*** DATA FOR ANALYSIS ***

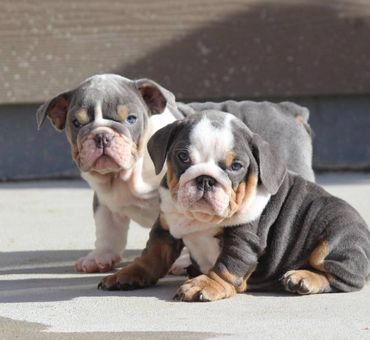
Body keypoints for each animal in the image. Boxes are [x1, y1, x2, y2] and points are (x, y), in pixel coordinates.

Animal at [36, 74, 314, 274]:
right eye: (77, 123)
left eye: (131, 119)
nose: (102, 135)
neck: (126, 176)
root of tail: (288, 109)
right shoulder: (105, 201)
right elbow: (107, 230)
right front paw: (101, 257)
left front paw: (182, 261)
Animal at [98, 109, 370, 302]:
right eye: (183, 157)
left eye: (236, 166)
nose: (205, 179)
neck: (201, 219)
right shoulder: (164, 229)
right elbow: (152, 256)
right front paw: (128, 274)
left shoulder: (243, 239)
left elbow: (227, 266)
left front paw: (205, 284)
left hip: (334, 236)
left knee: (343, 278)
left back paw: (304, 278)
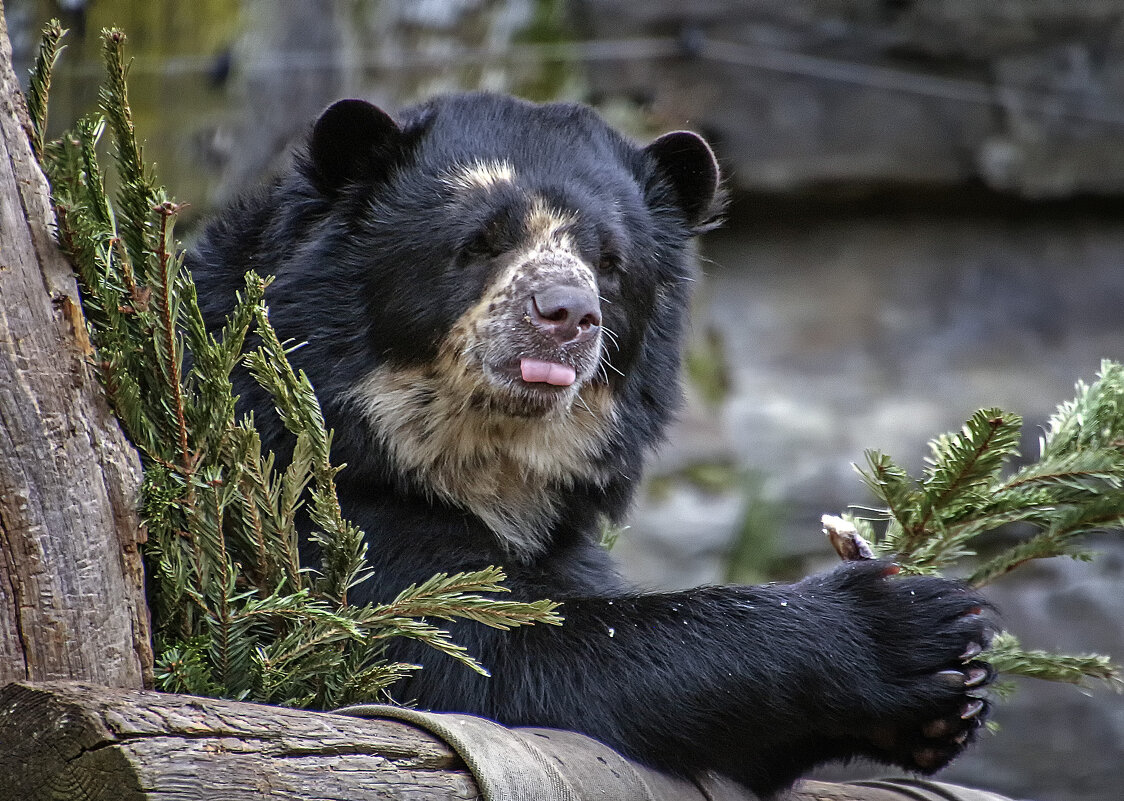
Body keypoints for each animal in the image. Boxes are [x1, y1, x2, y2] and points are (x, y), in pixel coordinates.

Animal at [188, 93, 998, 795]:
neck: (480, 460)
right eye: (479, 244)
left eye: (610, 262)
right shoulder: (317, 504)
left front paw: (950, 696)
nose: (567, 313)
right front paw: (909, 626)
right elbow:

***
*** DATA FOR ANALYSIS ***

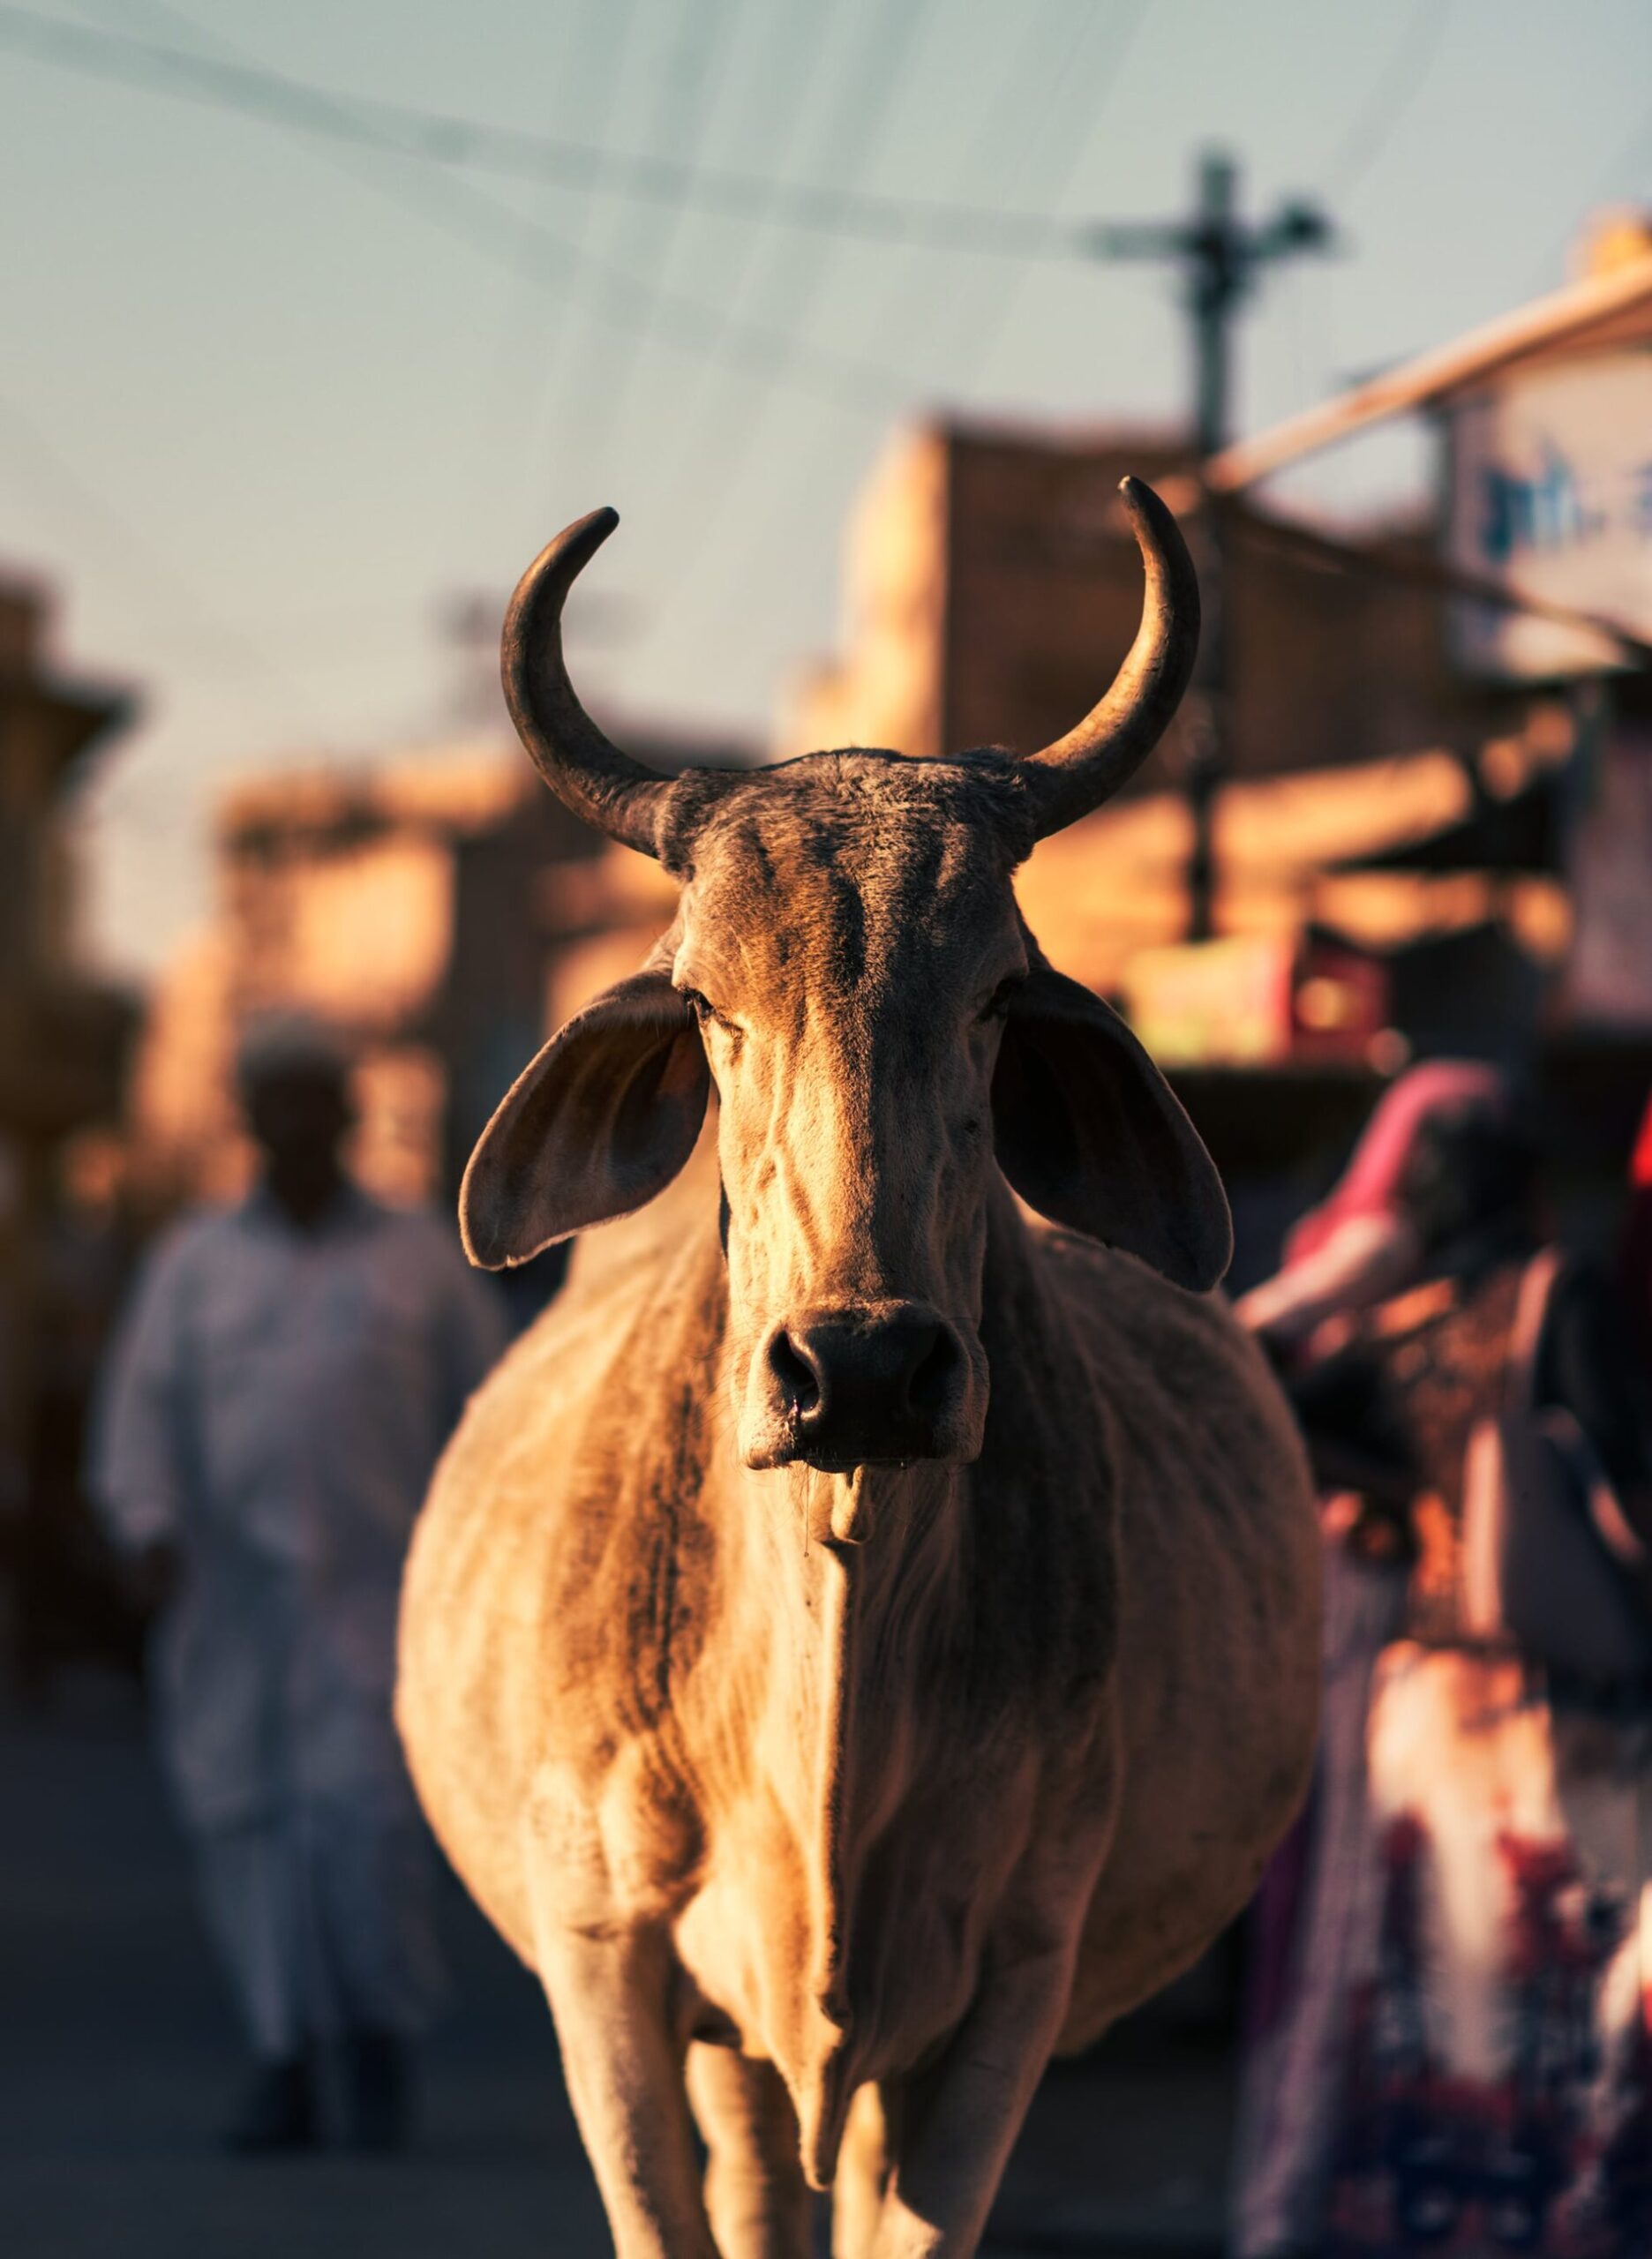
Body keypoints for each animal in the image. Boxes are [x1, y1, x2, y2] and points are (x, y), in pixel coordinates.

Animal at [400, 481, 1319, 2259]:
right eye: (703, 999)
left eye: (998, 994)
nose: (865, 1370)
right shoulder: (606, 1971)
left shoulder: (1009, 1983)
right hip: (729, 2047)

***

WHAT TO PRODUCE:
From the listing above, output exactly the run of lines that starts with the line containing "right eye: (703, 999)" and ends with the line containing "right hip: (729, 2047)".

RESULT FOR THIS EXERCISE:
right eye: (703, 999)
left eye: (998, 994)
nose: (865, 1370)
right shoulder: (606, 1971)
left shoulder: (1009, 1983)
right hip: (729, 2047)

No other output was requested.